◆ PROBLEM STATEMENT ◆
May I please have every record restated word for word, with the images left out?
****************************************
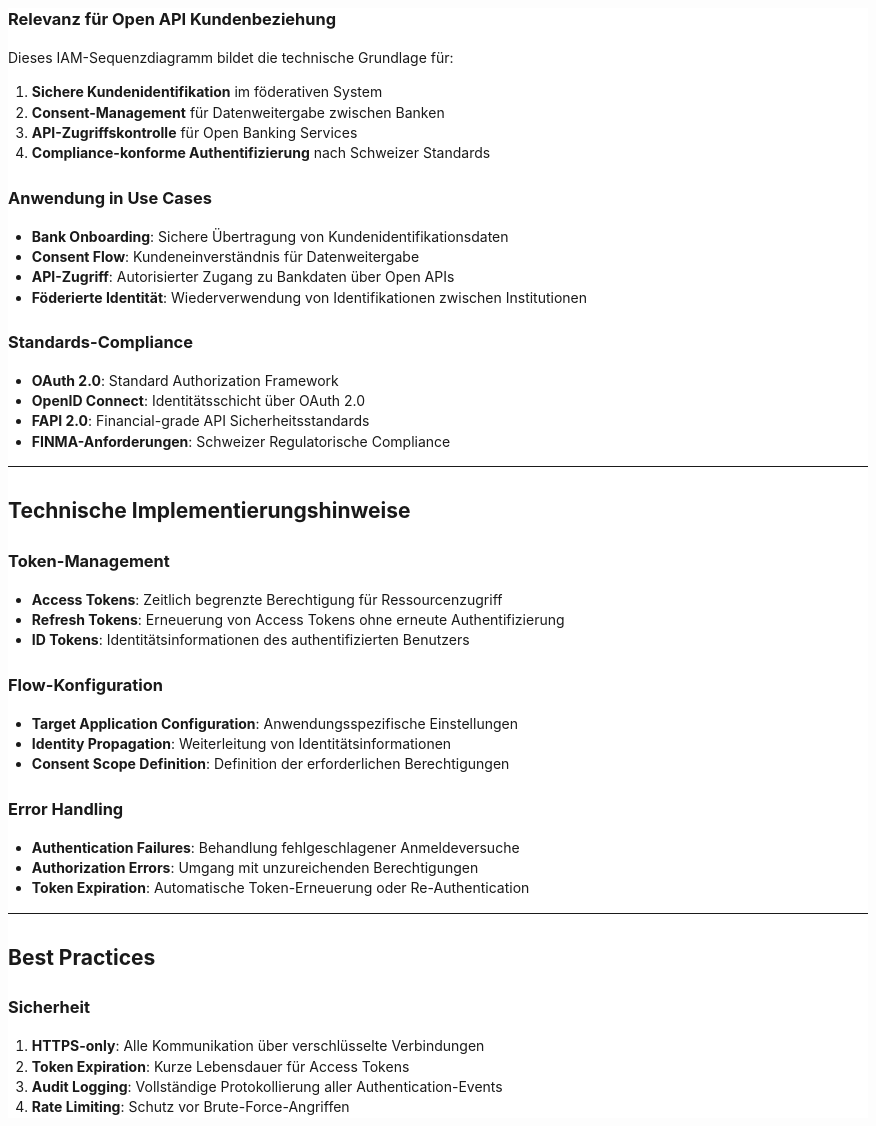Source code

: ### Relevanz für Open API Kundenbeziehung
Dieses IAM-Sequenzdiagramm bildet die technische Grundlage für:

1. **Sichere Kundenidentifikation** im föderativen System
2. **Consent-Management** für Datenweitergabe zwischen Banken
3. **API-Zugriffskontrolle** für Open Banking Services
4. **Compliance-konforme Authentifizierung** nach Schweizer Standards

### Anwendung in Use Cases
- **Bank Onboarding**: Sichere Übertragung von Kundenidentifikationsdaten
- **Consent Flow**: Kundeneinverständnis für Datenweitergabe
- **API-Zugriff**: Autorisierter Zugang zu Bankdaten über Open APIs
- **Föderierte Identität**: Wiederverwendung von Identifikationen zwischen Institutionen

### Standards-Compliance
- **OAuth 2.0**: Standard Authorization Framework
- **OpenID Connect**: Identitätsschicht über OAuth 2.0
- **FAPI 2.0**: Financial-grade API Sicherheitsstandards
- **FINMA-Anforderungen**: Schweizer Regulatorische Compliance

---

## Technische Implementierungshinweise

### Token-Management
- **Access Tokens**: Zeitlich begrenzte Berechtigung für Ressourcenzugriff
- **Refresh Tokens**: Erneuerung von Access Tokens ohne erneute Authentifizierung
- **ID Tokens**: Identitätsinformationen des authentifizierten Benutzers

### Flow-Konfiguration
- **Target Application Configuration**: Anwendungsspezifische Einstellungen
- **Identity Propagation**: Weiterleitung von Identitätsinformationen
- **Consent Scope Definition**: Definition der erforderlichen Berechtigungen

### Error Handling
- **Authentication Failures**: Behandlung fehlgeschlagener Anmeldeversuche
- **Authorization Errors**: Umgang mit unzureichenden Berechtigungen
- **Token Expiration**: Automatische Token-Erneuerung oder Re-Authentication

---

## Best Practices

### Sicherheit
1. **HTTPS-only**: Alle Kommunikation über verschlüsselte Verbindungen
2. **Token Expiration**: Kurze Lebensdauer für Access Tokens
3. **Audit Logging**: Vollständige Protokollierung aller Authentication-Events
4. **Rate Limiting**: Schutz vor Brute-Force-Angriffen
****************************************
◆ TASK RESULT ◆
Source code

: ### Relevanz für Open API Kundenbeziehung
Dieses IAM-Sequenzdiagramm bildet die technische Grundlage für:

1. **Sichere Kundenidentifikation** im föderativen System
2. **Consent-Management** für Datenweitergabe zwischen Banken
3. **API-Zugriffskontrolle** für Open Banking Services
4. **Compliance-konforme Authentifizierung** nach Schweizer Standards

### Anwendung in Use Cases
- **Bank Onboarding**: Sichere Übertragung von Kundenidentifikationsdaten
- **Consent Flow**: Kundeneinverständnis für Datenweitergabe
- **API-Zugriff**: Autorisierter Zugang zu Bankdaten über Open APIs
- **Föderierte Identität**: Wiederverwendung von Identifikationen zwischen Institutionen

### Standards-Compliance
- **OAuth 2.0**: Standard Authorization Framework
- **OpenID Connect**: Identitätsschicht über OAuth 2.0
- **FAPI 2.0**: Financial-grade API Sicherheitsstandards
- **FINMA-Anforderungen**: Schweizer Regulatorische Compliance

---

## Technische Implementierungshinweise

### Token-Management
- **Access Tokens**: Zeitlich begrenzte Berechtigung für Ressourcenzugriff
- **Refresh Tokens**: Erneuerung von Access Tokens ohne erneute Authentifizierung
- **ID Tokens**: Identitätsinformationen des authentifizierten Benutzers

### Flow-Konfiguration
- **Target Application Configuration**: Anwendungsspezifische Einstellungen
- **Identity Propagation**: Weiterleitung von Identitätsinformationen
- **Consent Scope Definition**: Definition der erforderlichen Berechtigungen

### Error Handling
- **Authentication Failures**: Behandlung fehlgeschlagener Anmeldeversuche
- **Authorization Errors**: Umgang mit unzureichenden Berechtigungen
- **Token Expiration**: Automatische Token-Erneuerung oder Re-Authentication

---

## Best Practices

### Sicherheit
1. **HTTPS-only**: Alle Kommunikation über verschlüsselte Verbindungen
2. **Token Expiration**: Kurze Lebensdauer für Access Tokens
3. **Audit Logging**: Vollständige Protokollierung aller Authentication-Events
4. **Rate Limiting**: Schutz vor Brute-Force-Angriffen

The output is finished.